As part of a campus-wide initiative to improve emergency notification, the University News Service staff created the Facebook group University of Minnesota Emergency Notification and began inviting students to join last week.
“What we look for is a number of means to potentially reach people (during emergencies),” University spokesman Dan Wolter said. “This is one way we’re trying to do that.”
The group joins a system of tone-alert radios, phone trees and campus-wide e-mails as part of the University’s emergency notification protocol.
Following the Virginia Tech shootings in April, college campuses around the country began looking for ways to improve emergency notification, Wolter said.
“Some of the lessons of Virginia Tech were (that) you need multiple mechanisms to have an effective emergency communication system,” University Police Chief Greg Hestness said.
A report commissioned by the governor of Florida revealed four basic elements that a strong campus notification system needs, including text messages, mass e-mails, weather alerts and a public address system.
The University employs two of those methods, e-mail and weather alert notifications, Hestness said.
During the University’s April bomb threat shortly after the Virginia Tech shootings, the University sent a campus-wide e-mail in an attempt to quickly inform students, staff and faculty.
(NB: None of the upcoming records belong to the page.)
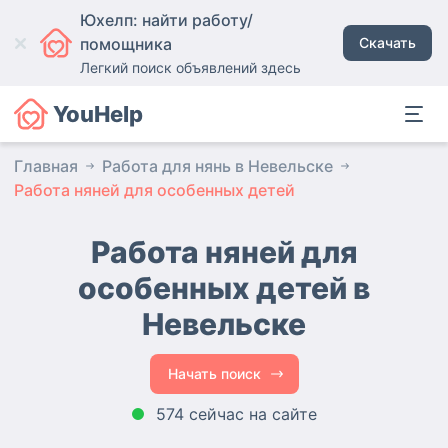
Юхелп: найти работу/
помощника
Скачать
Легкий поиск объявлений здесь
YouHelp
Главная
Работа для нянь в Невельске
Работа няней для особенных детей
Работа няней для
особенных детей в
Невельске
Начать поиск
574 сейчас на сайте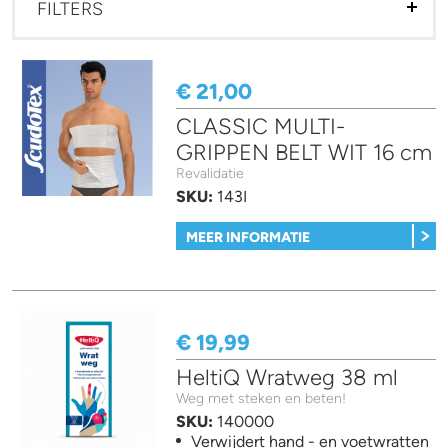
FILTERS
€ 21,00
CLASSIC MULTI-
GRIPPEN BELT WIT 16 cm
Revalidatie
SKU:
143I
MEER INFORMATIE
€ 19,99
HeltiQ Wratweg 38 ml
Weg met steken en beten!
SKU:
140000
Verwijdert hand - en voetwratten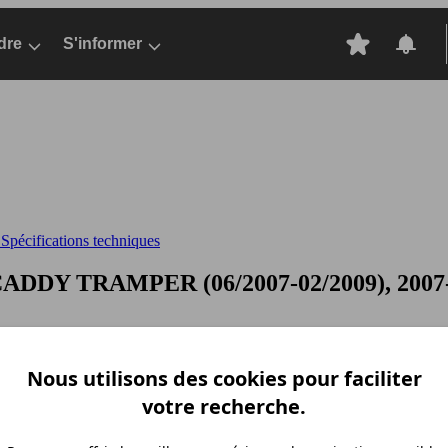
dre
S'informer
pécifications techniques
ADDY TRAMPER (06/2007-02/2009), 2007-2
Nous utilisons des cookies pour faciliter
votre recherche.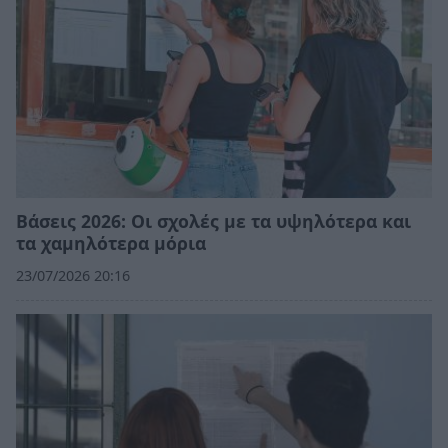
Βάσεις 2026: Οι σχολές με τα υψηλότερα και
τα χαμηλότερα μόρια
23/07/2026 20:16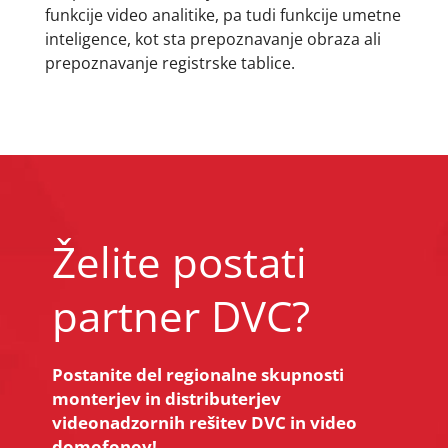
funkcije video analitike, pa tudi funkcije umetne
inteligence, kot sta prepoznavanje obraza ali
prepoznavanje registrske tablice.
Želite postati
partner DVC?
Postanite del regionalne skupnosti
monterjev in distributerjev
videonadzornih rešitev DVC in video
domofonov!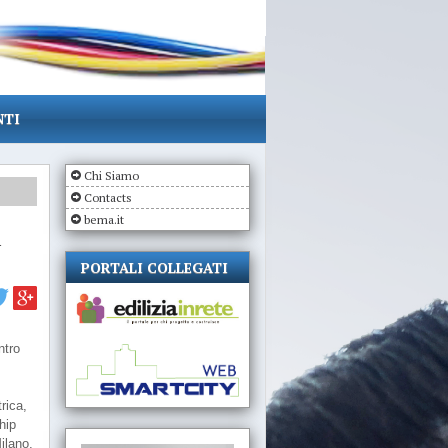
NTI
Chi Siamo
Contacts
bema.it
i
PORTALI COLLEGATI
ntro
rica,
hip
ilano,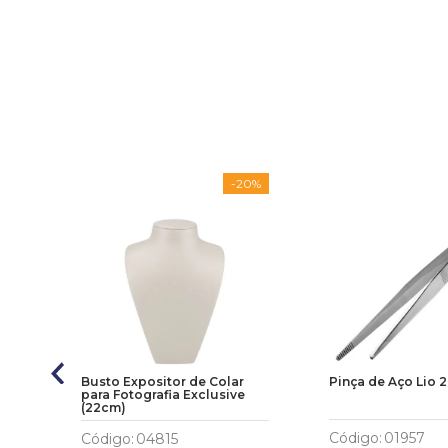
0%
-
20%
em
Busto Expositor de Colar
Pinça de Aço Lio 
para Fotografia Exclusive
(22cm)
Código
:
01957
Código
:
04815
Unfortunately, the e-mail took nearly three hours to reach all of its intended recipients, Wolter said.
The Office of Information Technology has since worked out some kinks in the system, he said, and the University can deliver an e-mail message to about 50,000 people in 10 to 15 minutes.
The Facebook group has about 500 students as members and is modeled after a similar group at Purdue University.
The Purdue group has about 6,000 students in it, Purdue University spokeswoman Jeanne Norberg said. The group was started shortly after the Virginia Tech shootings.
The Purdue officials learned Facebook was a powerful tool when they had a student go missing, she said.
“We used what we learned, and set up this Facebook group,” Norberg said. “Thousands joined immediately.”
Facebook started coming up in conversations among administrators over the past two years, Amelious Whyte, chief of staff in the University’s Office for Student Affairs, said.
“It serves a unique role bringing people together in a tragedy like Virginia Tech,” he said, “or how we’re using it now, as a supplement to how we notify people in terms of an emergency.”
The University will not rely on Facebook as its sole means to communicate with students, Whyte said.
“It puts a burden on the University to make sure that we don’t use it more than it needs to be used,” he said. “People would leave the group if we used it to send messages that are not emergencies.”
Minnesota Student Association President Emma Olson said she supports the University’s foray into the world of Facebook.
“We should use as many avenues as possible to keep students safe,” she said. “I kind of commend the University of using younger methods of communication for issuing announcements.”